A report by Amnesty International said the act violates international rights law and enables violation of the right to be free of torture or ill-treatment. The report said impunity is one of the main contributing factors to continuing patterns of human rights violations.

The law was put in force in Jammu and Kashmir in September 1990 after an Islamist insurgency broke to free the country's only Muslim-dominated state from Indian rule and establish a Islamic state like the neighboring Pakistan.

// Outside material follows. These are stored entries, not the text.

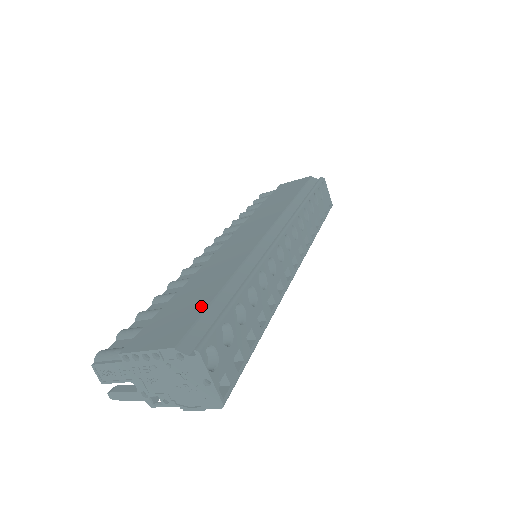
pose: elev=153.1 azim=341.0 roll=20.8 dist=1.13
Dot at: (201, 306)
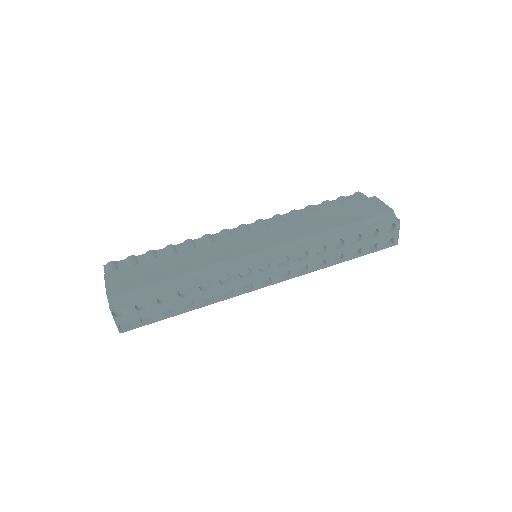
Dot at: (148, 280)
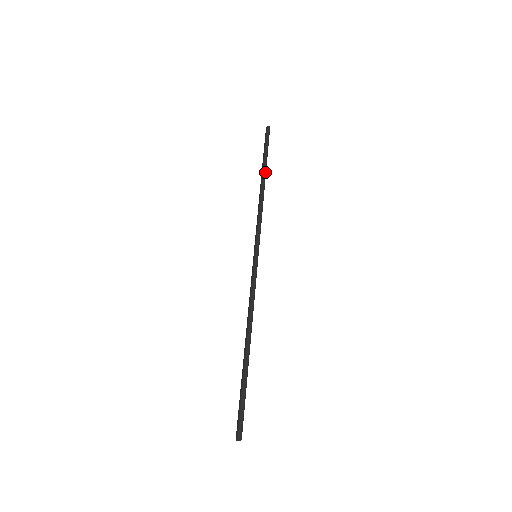
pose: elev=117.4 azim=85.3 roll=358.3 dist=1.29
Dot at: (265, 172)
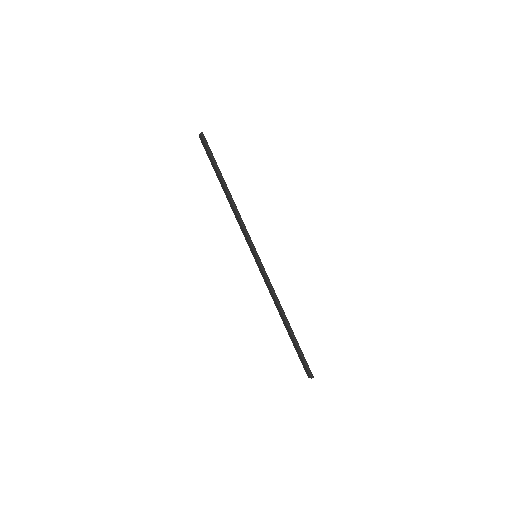
Dot at: (224, 182)
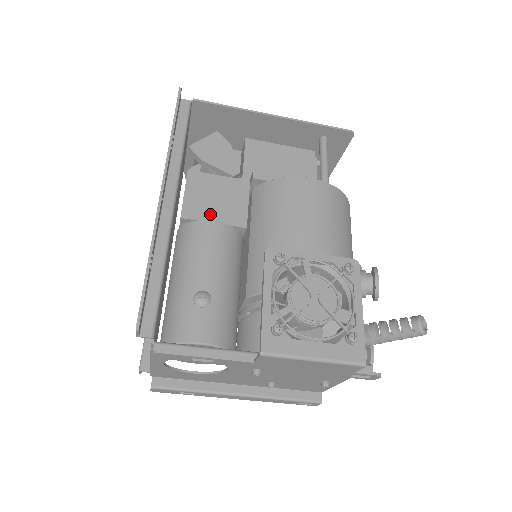
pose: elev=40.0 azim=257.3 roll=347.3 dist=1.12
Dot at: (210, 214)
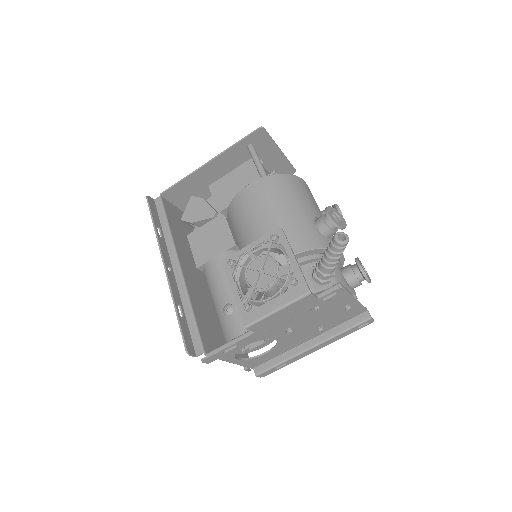
Dot at: (211, 253)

Some groups wanted the region to become part of Pakistan.

India claims Pakistan has supported an insurgency, an allegation that Islamabad denies.

Last year, rights group Jammu and Kashmir Coalition of Civil Societies released a report that said investigating agencies have rarely carried out fair and proper investigations in killings committed by military forces.

Jammu and Kashmir government's spokesman Syed Naeem Akhtar welcomed the federal decision to revoke the law from Meghalaya noting that no democratic state can permanently be governed through emergency laws.

"We have to get rid of this law and all concerned parties should together rebuild a conducive atmosphere for its revocation," Akhtar said.

Local Communist Party leader Mohammad Yusuf Tarigami told ucanews.com that the federal government should take a humane approach. There has been a long-standing demand from the people to revoke the law, he said.

"The people are bearing the brunt of conflict and they are yearning for peace," Tarigami said.

Davinder Singh Rana, leader of the state's main opposition party, the National Conference, said at the very least the law needs to be revoked from peaceful areas and be reviewed based on what is occurring on the ground.

Imtiyaz Hussain, a political commentator based in Kashmir, told ucanews.com that the law provides impunity to the army. Its withdrawal will help rebuild the people's trust in the federal government.

"If the Indian government removes this law, people will realize that they aren't being controlled through the barrel of the gun," he said. "It can be done in gradual steps and it will certainly help peace return after three decades."

The law was first introduced by the British in 1942 to suppress the "Quit India Movement" rebellion.  

Along with Jammu and Kashmir, the act is also currently in force in Nagaland and Manipur.